Objectives and Overview:  The objective of the proposed work is to synthesize catalyzed nanoporous materials that have superior hydrogen uptake between 300K and 400K and moderate pressures (20-100 bar) via the hydrogen spillover mechanism. Hydrogen spillover involves addition of a catalyst to a high-surface area microporous support, such that the catalyst acts as a source for atomic hydrogen, the atomic hydrogen diffuses from the catalyst to the support, and ideally, the support provides a high number of tailored surface binding sites to maximize the number of atomic hydrogens interacting with the surface.  The proposed work will provide a means to explore an extended collaboration to combine in situ spectroscopic techniques and theoretical multi-scale modelling calculations. Both carbon-based and microporous metal-organic framework (MMOF) materials with added hydrogen dissociated catalysts will be drawn from past and on-going projects, in order to identify specific binding sites that lead to appreciable uptake.  First, preliminary spectroscopic data will be used to validate and extend existing theoretical models. In situ characterization of materials with systematic variations in structure and/or synthesis will be used to identify properties that lead to high uptake, including effect of structure, geometry, surface chemistry, and catalyst-support interface. Resulting spectroscopic data will be analyzed with theoretical models to conclusively identify the nature of the binding site. Validated models will be used to direct future synthesis of novel materials.  The overall goal will be to identify tailored surface sites that reversibly bind atomic hydrogen between 300 K and 400K.

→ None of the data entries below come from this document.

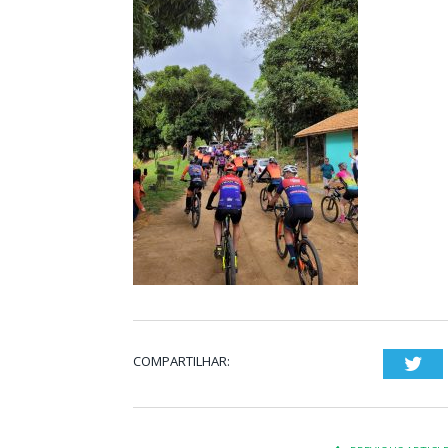
COMPARTILHAR:
Twi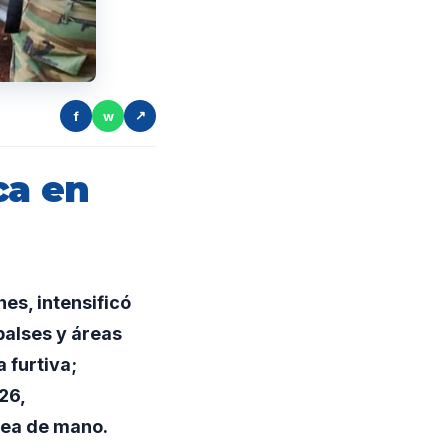
f
w
↗
ca en
nes, intensificó
balses y áreas
 furtiva;
26,
nea de mano.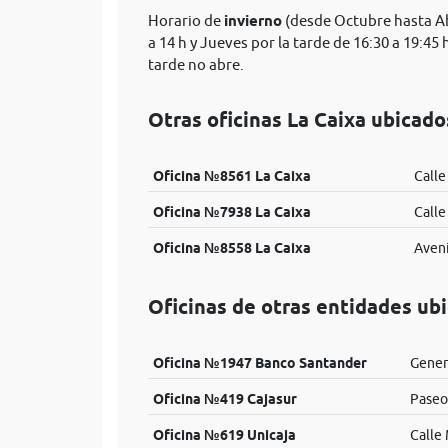
Horario de
invierno
(desde Octubre hasta Abr
a 14 h y Jueves por la tarde de 16:30 a 19:45
tarde no abre.
Otras oficinas La Caixa ubicad
Oficina №8561 La Caixa
Calle
Oficina №7938 La Caixa
Calle
Oficina №8558 La Caixa
Aveni
Oficinas de otras entidades ub
Oficina №1947 Banco Santander
Gener
Oficina №419 Cajasur
Paseo
Oficina №619 Unicaja
Calle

The work is incredibly timely, as the hydrogen spillover mechanism has become highly controversial in the past two years, due largely to discrepancies between laboratories, and even variations of the magnitude of uptake observed for materials prepared with near-identical techniques within the same laboratory. Amidst this controversy, a combined approach of in situ spectroscopic techniques and theoretical multi-scale modelling calculations will resolve the hydrogen spillover mechanism and illuminate the nature of the exact surface sites and structure responsible for the high uptake in select materials. The proposed work extends previous work of Professor Angela Lueking, who as a graduate student, was first author on the first papers identifying hydrogen spillover as a means to achieve appreciable uptake at room temperature. Subsequently, Lueking has studied hydrogen uptake and adsorption in other materials, and furthered her experience in material characterization. She has recently returned to the field of hydrogen spillover, employing in situ spectroscopic techniques,5, 6 as outlined below.  Lueking will pair with George Froudakis of the University of Crete, whose theoretical calculations (with George Psofogiannakis, a current Marie Curie fellow) provided the first multi-scale modelling of the hydrogen spillover mechanism. The proposed work will provide a means to explore an extended collaboration to combine their respective work in experiment and theory.  The combined approach is expected to not only resolve what has become a highly controversial issue in the literature, but ultimately, identification of the key sites responsible for high uptake in select materials is expected to lead to a significant increase in capacity and reproducibility in hydrogen spillover materials that are optimized for near-ambient temperature adsorption.